▶ _SELECTED EXCERPT_

-----

Hackers in China have significantly stepped up attacks on US companies as the two countries have clashed over trade and technology.
Top cybersecurity firm CrowdStrike saw "a big resurgence" last year in efforts by China-based groups to break into the systems of American businesses for commercial gain — a trend that "shows no sign of stopping," said Michael Sentonas, the company's vice president of security technology.
The spike in attacks on US targets — which include telecom operators, pharmaceutical firms and hotel chains — is "likely tied to increased tensions between the two countries," CrowdStrike said in a report published Tuesday.
Chinese attacks on US companies had fallen away in recent years after the two governments agreed in 2015 not to conduct cybertheft of trade secrets and intellectual property against one another for commercial gain. That drop-off now "appears to have been reversed," CrowdStrike said.
Tensions between the United States and China escalated sharply last year as Washington slapped heavy tariffs on huge swathes of Chinese exports and cracked down on some of the country's top tech companies, including Huawei and ZTE (ZTCOF). Cybertheft is one of the key US complaints against China in the dispute over trade and technology.
The Chinese government has repeatedly denied any involvement in cyberattacks.
Even after US President Donald Trump and Chinese leader Xi Jinping agreed to a truce in the trade war in December, the American government continued to pressure Beijing on cybertheft.
The US Justice Department charged two Chinese nationals in late December, accusing them of participating in a global hacking scheme to steal business secrets as part of a campaign allegedly directed by the Chinese government. Following the indictments, the Chinese Foreign Ministry urged the US government to "stop smearing China on cybersecurity and withdraw the so-called charges against Chinese nationals to avoid causing serious damage to China-US relations."

-----

▶ _DATA SECTION_
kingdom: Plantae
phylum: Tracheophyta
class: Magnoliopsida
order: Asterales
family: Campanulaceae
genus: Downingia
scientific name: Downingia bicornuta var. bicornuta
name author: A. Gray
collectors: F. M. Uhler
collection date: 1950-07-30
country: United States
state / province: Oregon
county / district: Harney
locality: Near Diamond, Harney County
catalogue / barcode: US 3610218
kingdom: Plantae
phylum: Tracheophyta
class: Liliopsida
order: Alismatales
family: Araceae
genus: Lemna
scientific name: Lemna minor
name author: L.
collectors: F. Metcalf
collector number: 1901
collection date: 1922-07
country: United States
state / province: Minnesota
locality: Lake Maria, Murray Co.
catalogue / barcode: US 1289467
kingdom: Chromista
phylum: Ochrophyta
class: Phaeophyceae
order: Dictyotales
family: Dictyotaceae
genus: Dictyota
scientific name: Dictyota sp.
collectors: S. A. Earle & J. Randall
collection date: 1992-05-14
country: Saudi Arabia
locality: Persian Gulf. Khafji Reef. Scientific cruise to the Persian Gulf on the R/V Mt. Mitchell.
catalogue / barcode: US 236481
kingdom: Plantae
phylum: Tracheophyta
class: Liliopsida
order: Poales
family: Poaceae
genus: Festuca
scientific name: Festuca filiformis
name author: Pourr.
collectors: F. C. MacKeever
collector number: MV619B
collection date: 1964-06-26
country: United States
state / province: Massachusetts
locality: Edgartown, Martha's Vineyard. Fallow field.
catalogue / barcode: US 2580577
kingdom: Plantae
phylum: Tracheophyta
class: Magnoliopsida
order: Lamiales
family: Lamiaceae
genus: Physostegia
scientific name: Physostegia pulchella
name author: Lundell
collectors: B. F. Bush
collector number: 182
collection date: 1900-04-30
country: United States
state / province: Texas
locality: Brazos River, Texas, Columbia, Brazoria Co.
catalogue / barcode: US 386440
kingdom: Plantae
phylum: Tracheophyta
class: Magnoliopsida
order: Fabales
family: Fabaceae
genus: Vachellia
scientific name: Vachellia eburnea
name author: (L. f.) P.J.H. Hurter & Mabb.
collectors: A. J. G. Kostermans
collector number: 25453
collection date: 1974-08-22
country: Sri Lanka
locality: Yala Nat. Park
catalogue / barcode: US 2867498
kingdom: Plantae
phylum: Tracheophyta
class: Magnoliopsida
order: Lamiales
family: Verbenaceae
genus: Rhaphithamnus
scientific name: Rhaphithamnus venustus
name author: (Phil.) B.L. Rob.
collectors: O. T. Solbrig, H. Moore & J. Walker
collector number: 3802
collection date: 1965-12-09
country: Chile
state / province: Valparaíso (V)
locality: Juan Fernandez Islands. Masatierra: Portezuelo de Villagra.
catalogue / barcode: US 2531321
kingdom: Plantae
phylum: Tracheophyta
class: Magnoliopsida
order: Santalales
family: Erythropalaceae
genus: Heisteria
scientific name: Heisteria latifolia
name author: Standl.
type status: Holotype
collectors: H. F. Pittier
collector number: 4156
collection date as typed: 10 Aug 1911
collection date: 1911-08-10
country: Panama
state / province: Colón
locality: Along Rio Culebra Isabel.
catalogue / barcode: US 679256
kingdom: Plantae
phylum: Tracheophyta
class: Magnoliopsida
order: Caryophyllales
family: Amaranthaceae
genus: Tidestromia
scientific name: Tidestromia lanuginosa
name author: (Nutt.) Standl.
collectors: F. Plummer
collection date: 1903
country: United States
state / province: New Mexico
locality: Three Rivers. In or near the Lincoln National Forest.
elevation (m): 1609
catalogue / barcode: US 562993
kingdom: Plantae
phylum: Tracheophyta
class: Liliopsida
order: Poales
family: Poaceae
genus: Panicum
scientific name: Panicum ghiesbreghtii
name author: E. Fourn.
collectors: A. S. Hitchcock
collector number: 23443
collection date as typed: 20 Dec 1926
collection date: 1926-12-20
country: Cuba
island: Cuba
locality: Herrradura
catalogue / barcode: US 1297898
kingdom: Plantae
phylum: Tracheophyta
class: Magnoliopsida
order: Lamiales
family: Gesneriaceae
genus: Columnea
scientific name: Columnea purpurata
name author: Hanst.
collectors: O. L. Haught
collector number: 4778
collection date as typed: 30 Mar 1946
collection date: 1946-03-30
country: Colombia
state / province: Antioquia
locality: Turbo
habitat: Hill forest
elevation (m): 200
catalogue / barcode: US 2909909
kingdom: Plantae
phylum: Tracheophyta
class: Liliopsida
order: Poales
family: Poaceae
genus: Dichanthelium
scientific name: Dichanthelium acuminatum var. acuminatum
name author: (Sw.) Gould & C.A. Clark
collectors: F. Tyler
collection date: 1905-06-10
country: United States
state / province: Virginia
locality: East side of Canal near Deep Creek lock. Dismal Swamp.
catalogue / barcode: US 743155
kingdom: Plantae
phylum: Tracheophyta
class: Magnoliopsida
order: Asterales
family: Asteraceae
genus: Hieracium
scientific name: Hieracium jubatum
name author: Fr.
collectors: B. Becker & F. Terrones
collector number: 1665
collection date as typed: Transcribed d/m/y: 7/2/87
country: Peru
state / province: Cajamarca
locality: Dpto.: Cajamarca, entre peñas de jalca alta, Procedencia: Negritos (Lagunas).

-----

▶ _WHAT TO WORK ON_
From the article on Chinese hacking of US companies, output the passage that begins at "Tensions between the United" and ends after "Beijing on cybertheft.", copied word for word.

▶ _THE ANSWER_
Tensions between the United States and China escalated sharply last year as Washington slapped heavy tariffs on huge swathes of Chinese exports and cracked down on some of the country's top tech companies, including Huawei and ZTE (ZTCOF). Cybertheft is one of the key US complaints against China in the dispute over trade and technology.
The Chinese government has repeatedly denied any involvement in cyberattacks.
Even after US President Donald Trump and Chinese leader Xi Jinping agreed to a truce in the trade war in December, the American government continued to pressure Beijing on cybertheft.